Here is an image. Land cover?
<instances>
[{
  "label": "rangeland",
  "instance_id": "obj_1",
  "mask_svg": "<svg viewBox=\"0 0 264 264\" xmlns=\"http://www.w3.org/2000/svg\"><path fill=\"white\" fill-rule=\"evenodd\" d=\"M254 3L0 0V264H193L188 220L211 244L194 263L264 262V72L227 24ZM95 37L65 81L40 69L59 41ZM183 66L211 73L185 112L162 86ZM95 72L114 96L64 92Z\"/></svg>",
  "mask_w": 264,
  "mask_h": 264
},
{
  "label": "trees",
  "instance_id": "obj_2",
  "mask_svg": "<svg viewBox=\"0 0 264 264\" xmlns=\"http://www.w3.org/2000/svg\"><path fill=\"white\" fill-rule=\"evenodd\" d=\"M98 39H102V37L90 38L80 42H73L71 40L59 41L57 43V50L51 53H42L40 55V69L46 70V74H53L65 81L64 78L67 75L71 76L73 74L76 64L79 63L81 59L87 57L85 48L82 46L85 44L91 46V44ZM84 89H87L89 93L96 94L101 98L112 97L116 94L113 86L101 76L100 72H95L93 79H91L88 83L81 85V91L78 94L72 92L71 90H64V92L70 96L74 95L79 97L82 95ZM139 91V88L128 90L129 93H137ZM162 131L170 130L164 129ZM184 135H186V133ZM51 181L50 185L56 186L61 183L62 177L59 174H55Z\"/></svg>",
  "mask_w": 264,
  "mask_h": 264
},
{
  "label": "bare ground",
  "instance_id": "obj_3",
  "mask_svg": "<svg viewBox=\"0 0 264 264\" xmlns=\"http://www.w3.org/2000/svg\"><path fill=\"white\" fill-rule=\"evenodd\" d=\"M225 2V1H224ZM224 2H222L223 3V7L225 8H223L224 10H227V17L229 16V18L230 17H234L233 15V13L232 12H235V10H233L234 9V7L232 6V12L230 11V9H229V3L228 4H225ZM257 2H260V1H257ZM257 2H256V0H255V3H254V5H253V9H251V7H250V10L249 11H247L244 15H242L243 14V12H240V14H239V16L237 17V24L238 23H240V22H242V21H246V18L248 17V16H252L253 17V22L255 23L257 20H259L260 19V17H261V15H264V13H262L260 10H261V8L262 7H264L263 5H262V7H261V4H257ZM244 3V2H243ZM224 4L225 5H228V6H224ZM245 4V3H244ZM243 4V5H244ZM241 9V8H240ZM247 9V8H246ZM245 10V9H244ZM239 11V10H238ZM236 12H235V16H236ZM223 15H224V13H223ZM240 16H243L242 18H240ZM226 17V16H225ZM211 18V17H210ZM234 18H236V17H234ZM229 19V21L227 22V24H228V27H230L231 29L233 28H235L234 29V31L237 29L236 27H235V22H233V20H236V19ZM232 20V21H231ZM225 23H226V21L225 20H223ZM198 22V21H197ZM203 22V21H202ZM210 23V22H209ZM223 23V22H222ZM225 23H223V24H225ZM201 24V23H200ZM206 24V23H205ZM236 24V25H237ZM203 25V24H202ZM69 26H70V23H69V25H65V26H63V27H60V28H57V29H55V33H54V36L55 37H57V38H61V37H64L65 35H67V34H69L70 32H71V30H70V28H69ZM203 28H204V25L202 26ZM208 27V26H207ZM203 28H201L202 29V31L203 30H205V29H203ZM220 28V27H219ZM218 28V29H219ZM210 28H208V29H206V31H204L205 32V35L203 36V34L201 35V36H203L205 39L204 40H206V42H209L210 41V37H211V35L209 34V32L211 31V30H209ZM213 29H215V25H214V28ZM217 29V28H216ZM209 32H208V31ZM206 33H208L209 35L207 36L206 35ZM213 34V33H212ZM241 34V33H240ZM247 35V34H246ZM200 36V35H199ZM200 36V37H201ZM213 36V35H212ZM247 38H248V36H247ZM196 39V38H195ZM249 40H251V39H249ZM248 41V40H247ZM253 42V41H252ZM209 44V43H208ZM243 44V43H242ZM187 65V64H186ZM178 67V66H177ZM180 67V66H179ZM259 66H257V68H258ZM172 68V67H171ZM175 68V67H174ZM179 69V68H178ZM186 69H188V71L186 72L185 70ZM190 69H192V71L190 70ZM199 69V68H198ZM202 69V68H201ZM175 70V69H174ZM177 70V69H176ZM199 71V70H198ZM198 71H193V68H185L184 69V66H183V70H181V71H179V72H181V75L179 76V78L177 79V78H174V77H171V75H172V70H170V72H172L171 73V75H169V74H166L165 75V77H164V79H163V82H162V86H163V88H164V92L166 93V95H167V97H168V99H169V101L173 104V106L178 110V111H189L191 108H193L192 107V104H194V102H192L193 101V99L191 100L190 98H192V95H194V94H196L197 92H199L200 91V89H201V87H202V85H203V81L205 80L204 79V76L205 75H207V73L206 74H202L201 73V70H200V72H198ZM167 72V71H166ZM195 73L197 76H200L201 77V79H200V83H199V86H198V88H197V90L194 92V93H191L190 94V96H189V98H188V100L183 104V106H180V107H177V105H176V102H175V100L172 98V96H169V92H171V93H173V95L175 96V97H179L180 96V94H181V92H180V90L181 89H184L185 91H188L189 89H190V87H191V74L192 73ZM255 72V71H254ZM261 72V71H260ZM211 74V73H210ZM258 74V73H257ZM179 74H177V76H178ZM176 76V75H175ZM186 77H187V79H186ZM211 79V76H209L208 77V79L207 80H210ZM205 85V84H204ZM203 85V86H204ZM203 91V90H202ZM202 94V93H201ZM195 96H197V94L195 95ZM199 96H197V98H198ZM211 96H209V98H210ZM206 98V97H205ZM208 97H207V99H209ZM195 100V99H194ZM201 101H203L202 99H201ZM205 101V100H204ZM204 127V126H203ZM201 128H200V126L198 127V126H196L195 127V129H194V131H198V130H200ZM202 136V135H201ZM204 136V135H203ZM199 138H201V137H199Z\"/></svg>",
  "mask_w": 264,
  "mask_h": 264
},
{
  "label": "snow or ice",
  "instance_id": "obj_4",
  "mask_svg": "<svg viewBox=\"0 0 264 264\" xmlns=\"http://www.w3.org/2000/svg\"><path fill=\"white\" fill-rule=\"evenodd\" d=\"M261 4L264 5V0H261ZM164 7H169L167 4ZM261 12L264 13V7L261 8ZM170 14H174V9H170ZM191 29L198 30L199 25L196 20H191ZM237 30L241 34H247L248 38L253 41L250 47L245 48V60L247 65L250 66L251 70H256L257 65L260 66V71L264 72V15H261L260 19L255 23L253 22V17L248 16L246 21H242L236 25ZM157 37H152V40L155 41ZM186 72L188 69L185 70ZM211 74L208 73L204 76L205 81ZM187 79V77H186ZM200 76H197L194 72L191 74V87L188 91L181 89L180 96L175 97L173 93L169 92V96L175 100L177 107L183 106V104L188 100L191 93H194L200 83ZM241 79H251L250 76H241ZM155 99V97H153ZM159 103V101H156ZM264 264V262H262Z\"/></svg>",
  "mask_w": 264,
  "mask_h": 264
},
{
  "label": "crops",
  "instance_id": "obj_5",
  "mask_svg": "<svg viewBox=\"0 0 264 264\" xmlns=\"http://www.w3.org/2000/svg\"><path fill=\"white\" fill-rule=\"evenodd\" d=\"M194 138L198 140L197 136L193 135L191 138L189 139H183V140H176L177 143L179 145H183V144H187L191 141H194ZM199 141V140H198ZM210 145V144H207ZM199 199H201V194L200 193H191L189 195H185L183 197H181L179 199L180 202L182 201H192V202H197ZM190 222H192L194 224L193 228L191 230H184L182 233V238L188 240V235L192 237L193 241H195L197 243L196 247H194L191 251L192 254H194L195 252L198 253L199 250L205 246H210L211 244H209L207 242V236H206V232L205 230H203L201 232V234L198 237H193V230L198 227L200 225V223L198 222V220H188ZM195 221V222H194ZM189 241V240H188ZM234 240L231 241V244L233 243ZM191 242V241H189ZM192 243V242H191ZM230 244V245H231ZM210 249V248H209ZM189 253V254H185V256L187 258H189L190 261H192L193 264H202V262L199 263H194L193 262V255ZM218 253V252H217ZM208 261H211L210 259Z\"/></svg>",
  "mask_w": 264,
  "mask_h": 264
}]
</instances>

#### [Task to complete]
Please find every line in the material above that contains the string "label" and copy those lines out. Case counts.

#### [Reply]
  "label": "rangeland",
  "label": "trees",
  "label": "bare ground",
  "label": "snow or ice",
  "label": "crops",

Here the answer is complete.